To measure the genetic variation in populations of lab mice, the team compared the DNA strains (called classical inbred strains) to more natural mouse strains (called wild-derived strains).

Using data from the National Institute of Environmental Health Sciences, the researchers looked for differences among four wild-derived and eleven classical inbred strains at the smallest subunit of DNA — the base-pair. If you think of DNA as a large spiral staircase, the base-pair would be a single step. The number of variations among the types of steps indicates how different each mouse strain is from another.

The team found a surprisingly high level of variation — about forty million among the fifteen strains. In other words, the genetic variation among the three sub-species of mice may be analogous to the genetic variation between humans and chimpanzees. “To us, mice don’t look that different,” Pardo-Manuel de Villena says. “But they are different.”

Pardo-Manuel de Villena’s team found almost five times more variation than a competing studying using the same data. That’s because his team analyzed the DNA data in a different way, he says, sequencing multiple mouse strains at many locations in their DNA. The competing study used an old model that is disproved by the more recent and comprehensive data, he says.

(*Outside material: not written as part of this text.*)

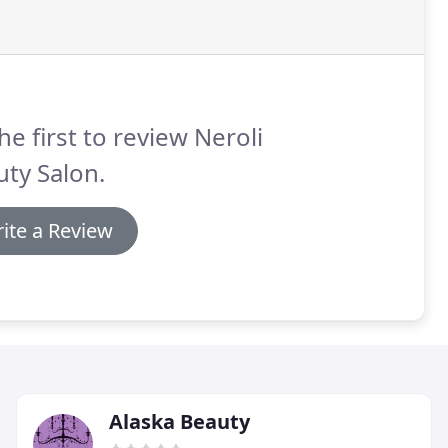
he first to review Neroli
ty Salon.
ite a Review
Alaska Beauty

But of the forty million variations found, most were not present in the strains of mice that are commonly used in labs. Wild-derived mice contained ten times more genetic variation than classic lab mice, Pardo-Manuel de Villena says, and the genetic disparity between strains implies that existing genetic research involving lab mice has limited applicability.

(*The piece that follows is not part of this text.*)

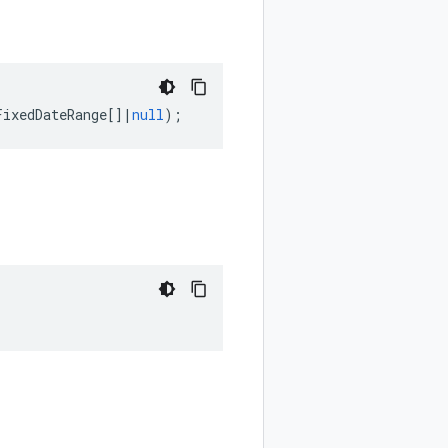
FixedDateRange
[]
|
null
);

Not all research on lab mice is problematic, though. Classic lab mice are still useful for studying diseases that affect one gene at a time, such as cystic fibrosis. But the findings point out the need for “a new population of mice that has more diversity,” Pardo-Manuel de Villena says.

The “model” model

Pardo-Manuel de Villena and scientists at several other universities are working to fill that need, creating new strains of lab mice specialized for complex disease research — strains that maximize the amount of diversity.

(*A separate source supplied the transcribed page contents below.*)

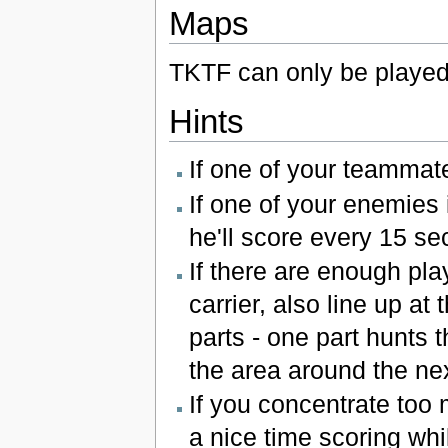
Maps
TKTF can only be playe
Hints
If one of your teammates
If one of your enemies 
he'll score every 15 s
If there are enough pla
carrier, also line up at
parts - one part hunts 
the area around the ne
If you concentrate too 
a nice time scoring whil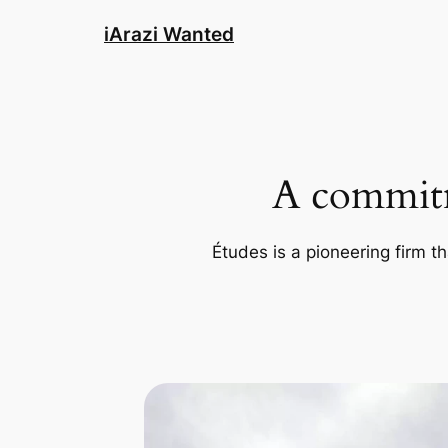
Skip
iArazi Wanted
to
content
A commitm
Études is a pioneering firm th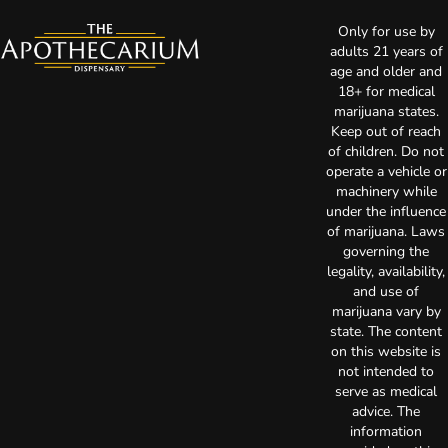
Only for use by
adults 21 years of
age and older and
18+ for medical
marijuana states.
Keep out of reach
of children. Do not
operate a vehicle or
machinery while
under the influence
of marijuana. Laws
governing the
legality, availability,
and use of
marijuana vary by
state. The content
on this website is
not intended to
serve as medical
advice. The
information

The group, called the Complex Trait Consortium, mixed classical and wild mouse strains together and bred a new model called the Collaborative Cross. Each progeny has a “checkerboard of variation,” says David Threadgill, a Carolina researcher involved with the Collaborative Cross. He says the group plans to produce a thousand highly diverse, highly randomized mouse strains. In two years they will have about half of the strains developed, he says, but some strains are already under evaluation in cancer-related studies.

In time Threadgill hopes the new mouse strains become a genetic reference population, so they can be used as a common denominator to support data integration from all types of biomedical research. The Complex Trait Consortium has a long way to go — 95 percent of all mouse research has involved descendants of the European fancy mice.

But Pardo-Manuel de Villena says that scientists are starting to warm up to the idea of a new type of mouse model for research.

“People have come to realize the severe limitations of classical mouse strains for genetic studies,” he says. “And they’re beginning to see the very, very large pool of genetic variation in the mouse that can be tapped by using wild-derived strains.”

Sarah Whitmarsh was a student who formerly contributed to Endeavors.

Fernando Pardo-Manuel de Villena is an associate professor in the Department of Genetics. His study was published in the online version of Nature Genetics in July 2007. The National Institute of General Medical Sciences, part of the National Institutes of Health, funded his research.

David Threadgill is an associate professor in the Department of Genetics. The Collaborative Cross receives funding from the Ellison Medical Foundation and from the National Institutes of Health.